Sur les plages de l'Inde, le voyageur solitaire, sac sur le dos, fait souvent d'étranges rencontres.
Ce ne sont pas les petits insectes venimeux qui courent sur le sable brûlant, ni les chiens décharnés et les chèvres extatiques couvertes de mouches.
Parfois, un enfant venu de nulle part, qu'on dirait accouché par la plage, surgit. Le sable s'ouvre et l'enfant paraît, étrange bébé déjà chevelu, crasseux des pieds et des mains, les genoux usés et les yeux plein de vie, de braise fleurant le santal, de sourire, bouche éclatée sur les dents rouges du bétel patiemment mastiqué.

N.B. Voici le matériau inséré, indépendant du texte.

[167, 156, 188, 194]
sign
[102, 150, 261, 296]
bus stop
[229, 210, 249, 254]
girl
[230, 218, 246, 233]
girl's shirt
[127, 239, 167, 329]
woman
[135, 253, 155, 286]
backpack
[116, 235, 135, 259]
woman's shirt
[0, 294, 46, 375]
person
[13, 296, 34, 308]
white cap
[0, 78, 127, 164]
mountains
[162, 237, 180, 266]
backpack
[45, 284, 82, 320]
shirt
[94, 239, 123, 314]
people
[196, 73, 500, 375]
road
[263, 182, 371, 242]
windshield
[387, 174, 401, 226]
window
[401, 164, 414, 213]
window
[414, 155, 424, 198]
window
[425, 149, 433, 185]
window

Nous avons rencontré cet enfant sur une plage déserte, un jour de vent chaud, de mer effrayante - l'océan indien en se fracassant sur la côte écumait sauvagement et les rouleaux à la crête blanche tiraient nos corps vers le large. Le soleil brûlait l'épiderme.
L'enfant nous regarda puis son regard se perdit sur l'immensité de l'océan. Il fixait un oiseau, vautour planant très haut, cherchant sa proie, prêt à s'abattre.
L'enfant bougeait lentement sur le sable, il rampait. Ses doigts s'enfonçaient dans la lave cristalline brûlante et rugueuse de la plage.
Une de ses jambes traînait, paralysée, maigre, sans muscle et sans réflexe. Il tendait le bras vers la chevelure mordorée de celle qui avait choisi de franchir avec moi cette distance au dessus des pays en guerre, des pays muselés dans leurs pensées et leurs écrits.
Ses doigts très fins, entraînés à nouer la laine des tapis, à modeler la bouse des vaches- reines efflanquées de ces lieux- à fouiller dans l'ordure et la fiente, ses doigts semblaient aux plumes effilées terminant l'aile d'un ange.
Sous le vent venu de la mer, la penne se courbait et pénétrait la masse brune parcourue de reflets auburn.